_PROBLEM DETAILS_
From the entries below, copy every line that holds the word "grey".

Source data:
■ ■ ■ ■ ■

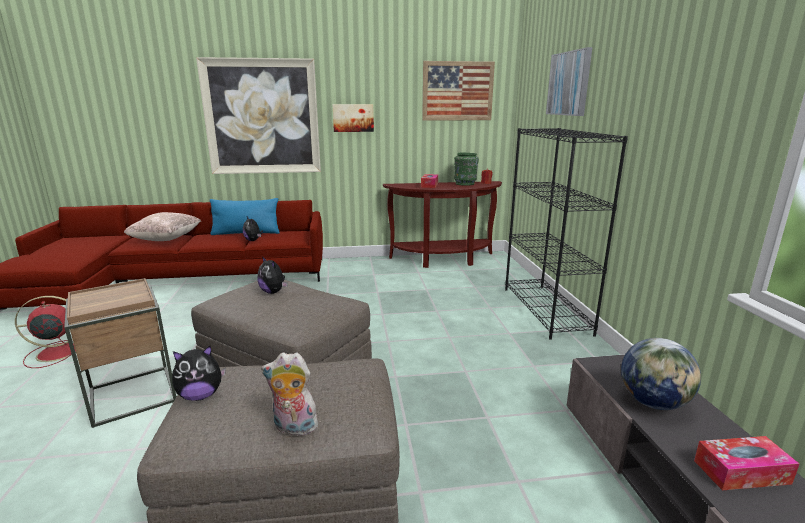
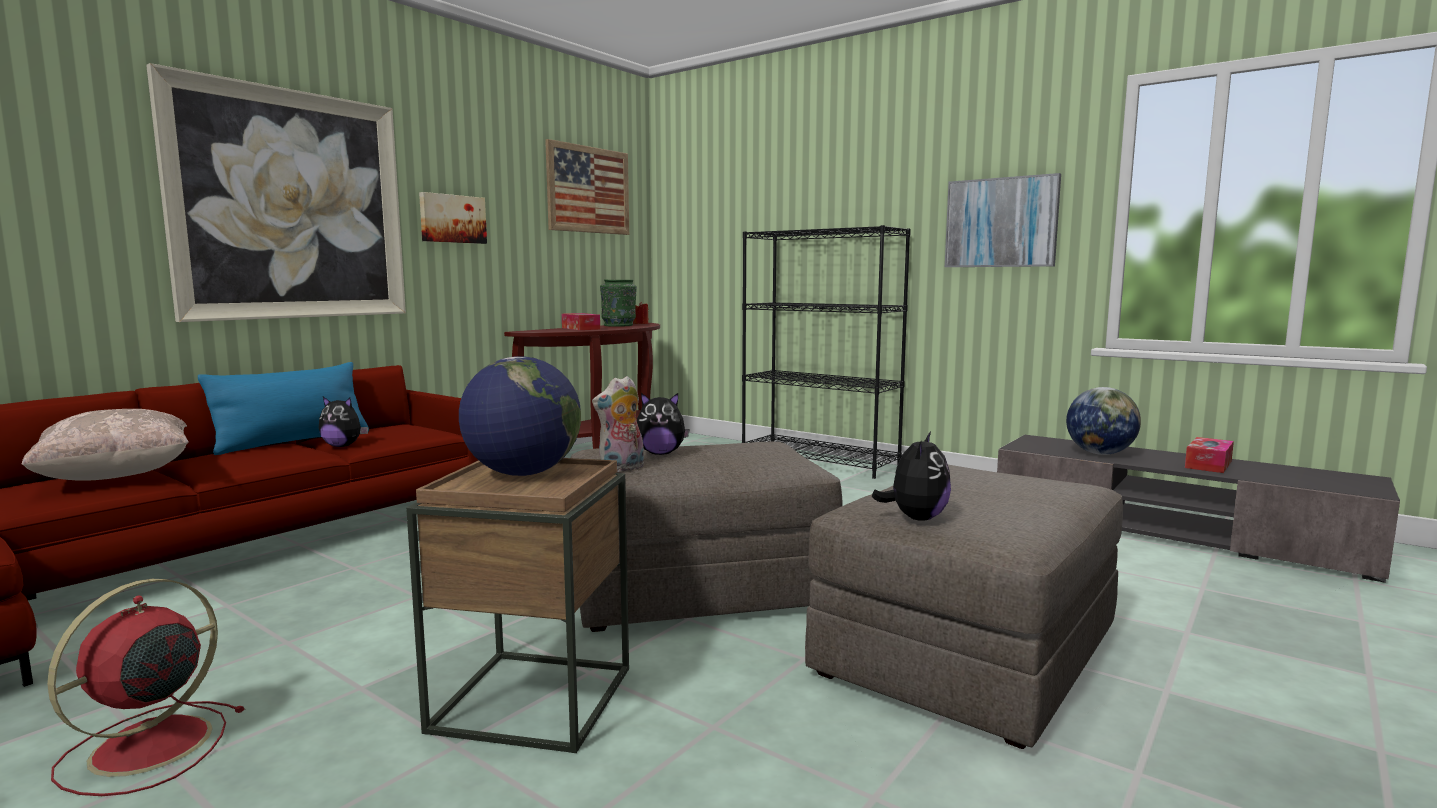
camera: 45 degrees left, 10 degrees down
(118, 294) = (523, 474): none -> globe
(293, 428) = (1051, 502): plush toy -> plush toy (622, 469)
(569, 83) = (780, 181): picture -> picture (1001, 223)

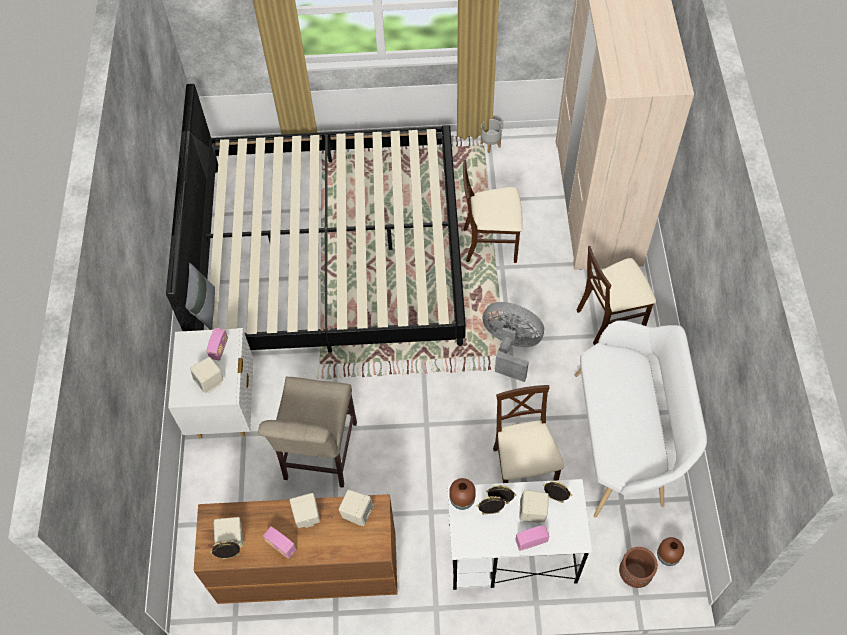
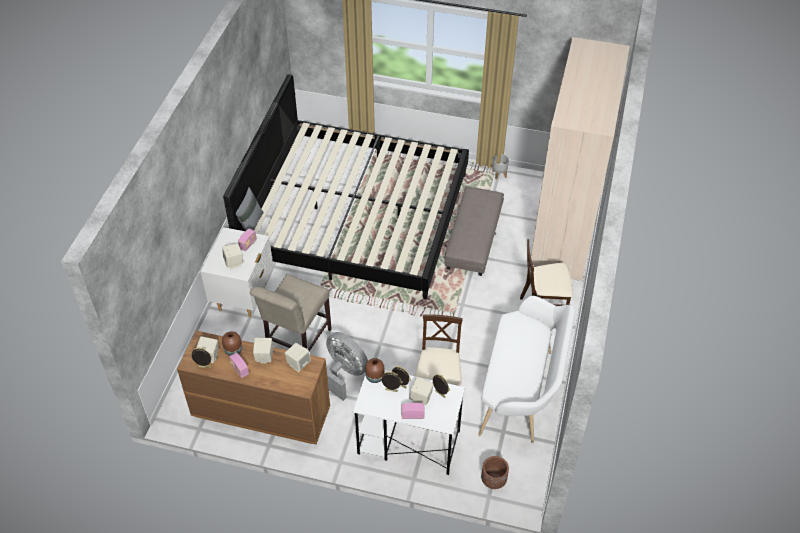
camera: 15 degrees right, 10 degrees down
(491, 243) = (473, 238): beige chair -> grey ottoman
(510, 348) = (461, 310): grey fan -> grey fan (345, 373)
(667, 555) = (522, 476): brown vase -> brown vase (233, 350)

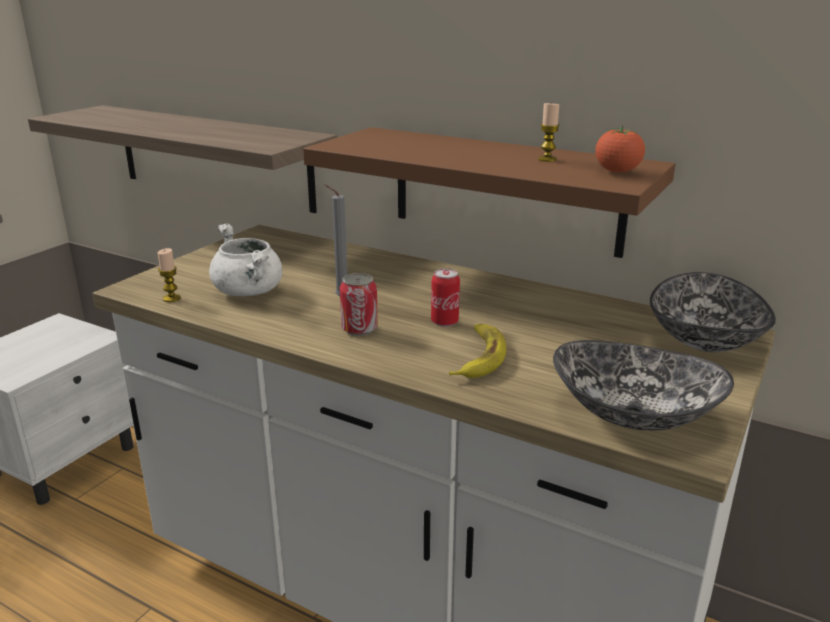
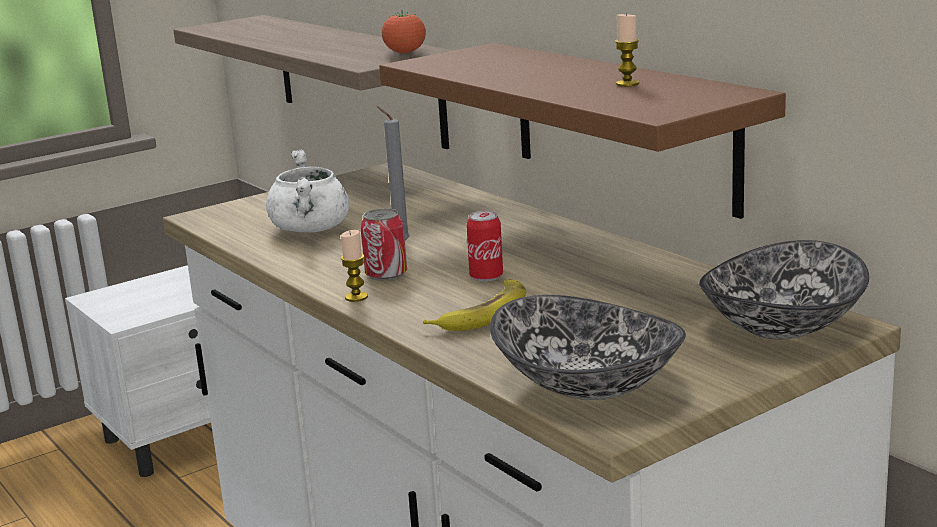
camera: 25 degrees right, 5 degrees down
(171, 298) = (229, 229): candle -> candle (356, 297)
(617, 172) = (682, 100): tomato -> tomato (405, 53)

■ ■ ■ ■ ■

_RESPONSE TO THE EXERCISE_
(491, 243) = (473, 238): beige chair -> grey ottoman
(510, 348) = (461, 310): grey fan -> grey fan (345, 373)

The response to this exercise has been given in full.